EL PAÍS .- Cuatro de cada 1.000 uruguayos están en la cárcel. Las drogas y el hacinamiento lastran el sistema punitivo nacional
La sólida estructura social y política que suele exhibir Uruguay se resquebraja en las áreas que conforman su sistema penitenciario. Con cuatro de cada 1.000 uruguayos en prisión, el país tiene la tasa de encarcelamiento más alta de América del Sur y se ubica en el puesto 12 a escala mundial.
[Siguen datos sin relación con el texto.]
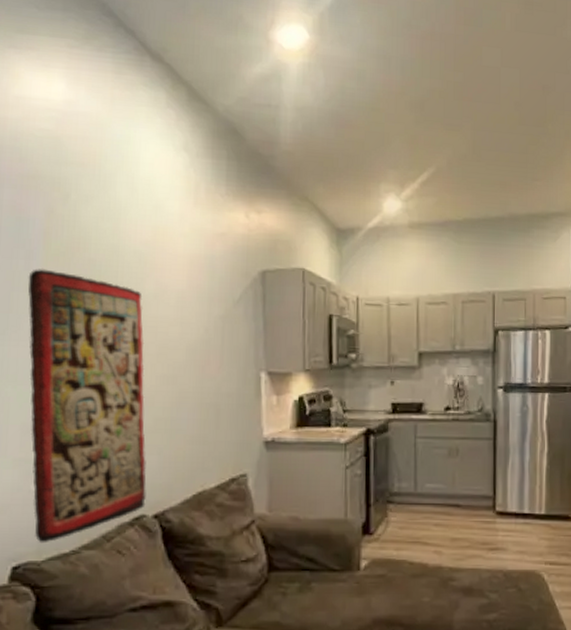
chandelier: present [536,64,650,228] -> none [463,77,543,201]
La población carcelaria se ha triplicado en las dos últimas décadas y crece a un ritmo de un 10% anual, provocando el colapso de parte del sistema, con altos niveles de hacinamiento y violencia interna, según lo refleja el informe de la oficina del Comisionado Parlamentario para el Sistema Penitenciario.
De acuerdo con los datos oficiales, en 2002 Uruguay tenía aproximadamente 5.000 personas privadas de libertad. En 2022, eran casi 14.500. En el país hay 26 establecimientos penitenciarios, con un promedio de ocupación del 123% (123 personas cada 100 plazas), aunque ese porcentaje de hacinamiento crítico se dispara sobre todo en el área metropolitana de Montevideo. El informe detalla que solo un 10% del total de reclusos se encuentra en unidades que reúnen las condiciones y oportunidades de rehabilitación e integración social, un 56% no cuenta con suficientes oportunidades, mientras que un 34% pasa su reclusión en condiciones de “trato cruel, inhumano y degradante”.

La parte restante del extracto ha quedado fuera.